Tips for Parents
Six Tips for Ensuring Second Language Learning Success for Kids
Learning a second language in early childhood offers a lifetime of benefits for a child. Research shows that learning a second language at an early age has positive effects on a child’s intellectual growth and cognitive development. It sharpens a child’s overall literacy skills and helps the child develop a greater sensitivity to language, a better ear for listening, and a stronger appreciation for other cultures.
To ensure early second language learning success, parents and teachers should:
- Expose children to a second language early when the brain is most receptive to language development. Research shows that an ideal “window of opportunity” for language learning occurs in early childhood. During this period, with sufficient exposure, children can learn a second language just as naturally as their first and with native-like fluency.
- Skip the translation! While parents may be tempted to translate words into and out of English when teaching a second language, translation can actually delay a child’s acquisition of a second language. Skipping the translation stage is the key to fluency. Children can achieve fluency more quickly and more permanently by learning words directly from images and context.

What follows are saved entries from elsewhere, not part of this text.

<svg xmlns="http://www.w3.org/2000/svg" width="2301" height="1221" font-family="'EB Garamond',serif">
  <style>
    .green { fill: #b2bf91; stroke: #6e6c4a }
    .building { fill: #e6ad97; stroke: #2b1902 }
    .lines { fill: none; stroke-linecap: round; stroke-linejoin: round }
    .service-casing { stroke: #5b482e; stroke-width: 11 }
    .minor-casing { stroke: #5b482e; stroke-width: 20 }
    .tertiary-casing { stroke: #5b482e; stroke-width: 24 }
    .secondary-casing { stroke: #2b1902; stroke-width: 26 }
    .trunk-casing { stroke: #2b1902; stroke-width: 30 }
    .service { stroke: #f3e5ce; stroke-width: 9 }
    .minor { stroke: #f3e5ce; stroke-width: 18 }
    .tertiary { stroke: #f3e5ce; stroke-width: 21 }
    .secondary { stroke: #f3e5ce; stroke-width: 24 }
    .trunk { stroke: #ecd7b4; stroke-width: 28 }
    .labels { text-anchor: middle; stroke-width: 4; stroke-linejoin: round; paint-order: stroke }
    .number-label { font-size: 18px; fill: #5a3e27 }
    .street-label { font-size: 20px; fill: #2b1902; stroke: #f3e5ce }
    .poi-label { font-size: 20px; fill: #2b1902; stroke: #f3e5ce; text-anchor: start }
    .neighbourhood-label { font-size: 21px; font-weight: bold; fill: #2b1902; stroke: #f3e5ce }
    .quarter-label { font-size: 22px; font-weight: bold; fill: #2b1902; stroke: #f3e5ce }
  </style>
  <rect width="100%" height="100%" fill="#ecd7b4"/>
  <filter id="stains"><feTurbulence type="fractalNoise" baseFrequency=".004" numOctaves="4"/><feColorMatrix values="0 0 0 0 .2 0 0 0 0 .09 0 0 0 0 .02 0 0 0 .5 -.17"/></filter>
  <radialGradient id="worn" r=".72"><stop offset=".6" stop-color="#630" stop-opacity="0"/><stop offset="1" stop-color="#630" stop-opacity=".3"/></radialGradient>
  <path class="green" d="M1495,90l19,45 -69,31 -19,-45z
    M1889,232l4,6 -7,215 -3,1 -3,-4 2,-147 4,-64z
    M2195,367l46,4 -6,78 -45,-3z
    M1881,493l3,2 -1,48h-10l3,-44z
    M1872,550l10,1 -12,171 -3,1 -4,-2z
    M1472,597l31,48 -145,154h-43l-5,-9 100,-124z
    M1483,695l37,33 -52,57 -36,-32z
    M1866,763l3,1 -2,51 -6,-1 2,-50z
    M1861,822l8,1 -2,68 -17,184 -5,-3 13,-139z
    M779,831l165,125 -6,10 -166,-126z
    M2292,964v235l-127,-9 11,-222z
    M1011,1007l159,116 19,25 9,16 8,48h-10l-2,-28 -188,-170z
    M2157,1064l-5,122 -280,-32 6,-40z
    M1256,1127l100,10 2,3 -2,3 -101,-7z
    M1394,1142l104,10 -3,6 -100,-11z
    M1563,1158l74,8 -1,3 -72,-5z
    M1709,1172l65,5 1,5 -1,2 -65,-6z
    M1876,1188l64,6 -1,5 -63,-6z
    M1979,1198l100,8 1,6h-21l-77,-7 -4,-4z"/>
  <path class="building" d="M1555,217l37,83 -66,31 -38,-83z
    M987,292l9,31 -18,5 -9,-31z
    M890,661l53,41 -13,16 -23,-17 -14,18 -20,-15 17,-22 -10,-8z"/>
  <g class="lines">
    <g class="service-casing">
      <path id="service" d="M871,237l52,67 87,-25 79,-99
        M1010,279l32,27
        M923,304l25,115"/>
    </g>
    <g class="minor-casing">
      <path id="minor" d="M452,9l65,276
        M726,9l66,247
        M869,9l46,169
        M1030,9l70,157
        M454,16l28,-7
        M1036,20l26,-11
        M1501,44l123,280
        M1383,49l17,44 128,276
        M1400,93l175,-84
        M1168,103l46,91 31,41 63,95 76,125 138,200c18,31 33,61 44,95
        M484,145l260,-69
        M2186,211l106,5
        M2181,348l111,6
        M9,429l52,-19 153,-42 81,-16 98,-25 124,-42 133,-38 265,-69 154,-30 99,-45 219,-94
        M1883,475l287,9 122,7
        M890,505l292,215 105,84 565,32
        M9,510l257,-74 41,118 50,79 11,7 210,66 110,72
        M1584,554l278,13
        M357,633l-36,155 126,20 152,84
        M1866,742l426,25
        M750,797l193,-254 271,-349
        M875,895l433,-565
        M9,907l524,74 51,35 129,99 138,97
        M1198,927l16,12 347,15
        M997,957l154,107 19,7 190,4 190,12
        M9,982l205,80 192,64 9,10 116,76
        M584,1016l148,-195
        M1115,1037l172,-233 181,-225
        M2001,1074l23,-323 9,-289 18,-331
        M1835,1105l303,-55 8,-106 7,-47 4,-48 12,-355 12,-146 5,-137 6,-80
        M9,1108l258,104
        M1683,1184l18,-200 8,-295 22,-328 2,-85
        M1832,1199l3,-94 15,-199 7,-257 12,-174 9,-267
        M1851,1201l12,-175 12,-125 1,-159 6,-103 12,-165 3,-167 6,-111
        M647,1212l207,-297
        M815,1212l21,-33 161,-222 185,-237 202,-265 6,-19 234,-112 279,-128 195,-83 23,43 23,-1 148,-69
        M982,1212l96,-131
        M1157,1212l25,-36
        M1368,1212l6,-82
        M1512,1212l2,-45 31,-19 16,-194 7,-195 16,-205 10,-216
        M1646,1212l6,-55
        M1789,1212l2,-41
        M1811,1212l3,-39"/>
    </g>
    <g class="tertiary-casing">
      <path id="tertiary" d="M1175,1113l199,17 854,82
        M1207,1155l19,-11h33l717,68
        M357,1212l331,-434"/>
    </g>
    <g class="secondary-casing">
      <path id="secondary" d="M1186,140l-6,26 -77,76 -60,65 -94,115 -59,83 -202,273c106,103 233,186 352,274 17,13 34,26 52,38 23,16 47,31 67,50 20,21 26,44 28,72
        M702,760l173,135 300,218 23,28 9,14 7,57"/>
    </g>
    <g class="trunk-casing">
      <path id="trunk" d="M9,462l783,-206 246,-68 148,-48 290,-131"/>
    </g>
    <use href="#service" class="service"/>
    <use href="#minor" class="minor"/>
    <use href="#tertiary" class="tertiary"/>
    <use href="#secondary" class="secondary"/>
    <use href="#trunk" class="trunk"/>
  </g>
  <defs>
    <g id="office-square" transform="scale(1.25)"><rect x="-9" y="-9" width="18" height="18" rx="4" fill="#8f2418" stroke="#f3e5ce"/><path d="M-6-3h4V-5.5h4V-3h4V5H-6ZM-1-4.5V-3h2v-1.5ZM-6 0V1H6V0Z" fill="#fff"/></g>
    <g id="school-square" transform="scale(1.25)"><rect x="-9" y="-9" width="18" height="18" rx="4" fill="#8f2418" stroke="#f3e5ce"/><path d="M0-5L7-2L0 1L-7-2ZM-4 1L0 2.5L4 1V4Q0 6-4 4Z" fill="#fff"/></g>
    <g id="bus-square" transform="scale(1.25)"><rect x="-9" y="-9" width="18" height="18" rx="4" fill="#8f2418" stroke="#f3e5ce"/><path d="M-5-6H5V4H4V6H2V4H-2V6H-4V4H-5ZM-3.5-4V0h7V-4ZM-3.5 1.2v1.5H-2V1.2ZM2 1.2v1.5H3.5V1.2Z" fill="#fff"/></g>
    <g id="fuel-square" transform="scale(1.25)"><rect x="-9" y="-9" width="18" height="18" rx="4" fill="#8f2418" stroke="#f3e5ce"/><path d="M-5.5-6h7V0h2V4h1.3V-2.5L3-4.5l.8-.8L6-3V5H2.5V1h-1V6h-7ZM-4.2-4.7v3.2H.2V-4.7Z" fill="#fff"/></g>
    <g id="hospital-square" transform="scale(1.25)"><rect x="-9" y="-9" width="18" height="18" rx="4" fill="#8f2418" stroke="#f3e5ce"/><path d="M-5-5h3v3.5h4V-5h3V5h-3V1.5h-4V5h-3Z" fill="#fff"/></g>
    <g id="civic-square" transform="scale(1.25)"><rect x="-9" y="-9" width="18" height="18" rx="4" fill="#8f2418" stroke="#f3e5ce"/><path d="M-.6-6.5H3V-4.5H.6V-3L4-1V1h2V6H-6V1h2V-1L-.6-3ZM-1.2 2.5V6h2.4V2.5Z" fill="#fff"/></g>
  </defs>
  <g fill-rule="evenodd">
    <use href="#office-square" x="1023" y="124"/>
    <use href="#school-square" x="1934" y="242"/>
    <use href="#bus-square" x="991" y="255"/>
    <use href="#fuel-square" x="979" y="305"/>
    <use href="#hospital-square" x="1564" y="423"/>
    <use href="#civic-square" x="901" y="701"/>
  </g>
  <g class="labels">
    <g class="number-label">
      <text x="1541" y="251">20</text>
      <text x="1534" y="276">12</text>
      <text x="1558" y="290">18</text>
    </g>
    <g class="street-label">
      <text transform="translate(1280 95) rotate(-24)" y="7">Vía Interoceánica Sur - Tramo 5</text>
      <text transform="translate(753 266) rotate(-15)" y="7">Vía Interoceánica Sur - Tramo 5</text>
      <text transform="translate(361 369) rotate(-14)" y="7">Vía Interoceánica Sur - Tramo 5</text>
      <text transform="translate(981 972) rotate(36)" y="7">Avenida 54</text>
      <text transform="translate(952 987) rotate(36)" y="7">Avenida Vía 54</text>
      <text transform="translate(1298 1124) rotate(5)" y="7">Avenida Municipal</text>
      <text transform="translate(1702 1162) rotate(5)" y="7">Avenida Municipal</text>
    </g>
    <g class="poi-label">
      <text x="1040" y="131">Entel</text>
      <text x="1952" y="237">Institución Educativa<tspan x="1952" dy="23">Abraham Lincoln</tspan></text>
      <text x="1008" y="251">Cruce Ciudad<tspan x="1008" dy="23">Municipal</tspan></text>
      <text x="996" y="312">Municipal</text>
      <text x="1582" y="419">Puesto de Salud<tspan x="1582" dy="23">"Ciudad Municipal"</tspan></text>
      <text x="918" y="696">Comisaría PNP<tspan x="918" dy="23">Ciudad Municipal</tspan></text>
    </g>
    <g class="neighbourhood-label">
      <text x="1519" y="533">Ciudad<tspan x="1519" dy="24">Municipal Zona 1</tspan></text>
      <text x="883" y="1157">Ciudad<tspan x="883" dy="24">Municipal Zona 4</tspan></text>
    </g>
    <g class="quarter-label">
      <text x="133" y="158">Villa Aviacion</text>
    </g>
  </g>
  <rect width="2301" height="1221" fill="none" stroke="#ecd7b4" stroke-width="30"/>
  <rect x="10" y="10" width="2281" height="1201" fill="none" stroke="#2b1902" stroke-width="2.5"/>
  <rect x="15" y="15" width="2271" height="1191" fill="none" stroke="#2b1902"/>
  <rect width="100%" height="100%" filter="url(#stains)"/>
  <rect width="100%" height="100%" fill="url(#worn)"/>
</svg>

Here’s why!
- Teach children a second language using “immersion.” Leading language experts have demonstrated that complete immersion in the second language (i.e. speaking and hearing only the second language for a period of time) is the most efficient and effective way to get children thinking and speaking a second language.
- Expose children to a second language as spoken by native speakers. Children who are exposed early to a second language can develop a native-like fluency that adults and older children can never match. Parents who are not native speakers themselves can expose their children to the sounds of a native speaker through language classes, videos, and music.
- Repetition is the key to language learning. Children need to be exposed to words repeatedly to gain mastery of them. Ideally, children should be exposed to similar words in different contexts (e.g. through songs, skits, poems, and stories) to build and reinforce the vocabulary.
- Offer an immersion program that is compelling and kid-friendly! Whether introduced in the classroom, at home, or on video, a good language program should be able to entertain and educate young learners with themes, songs, stories and characters that are uniquely appealing to children. Captivating children’s interest is essential to creating an environment that promotes an enjoyable and effective learning experience for children.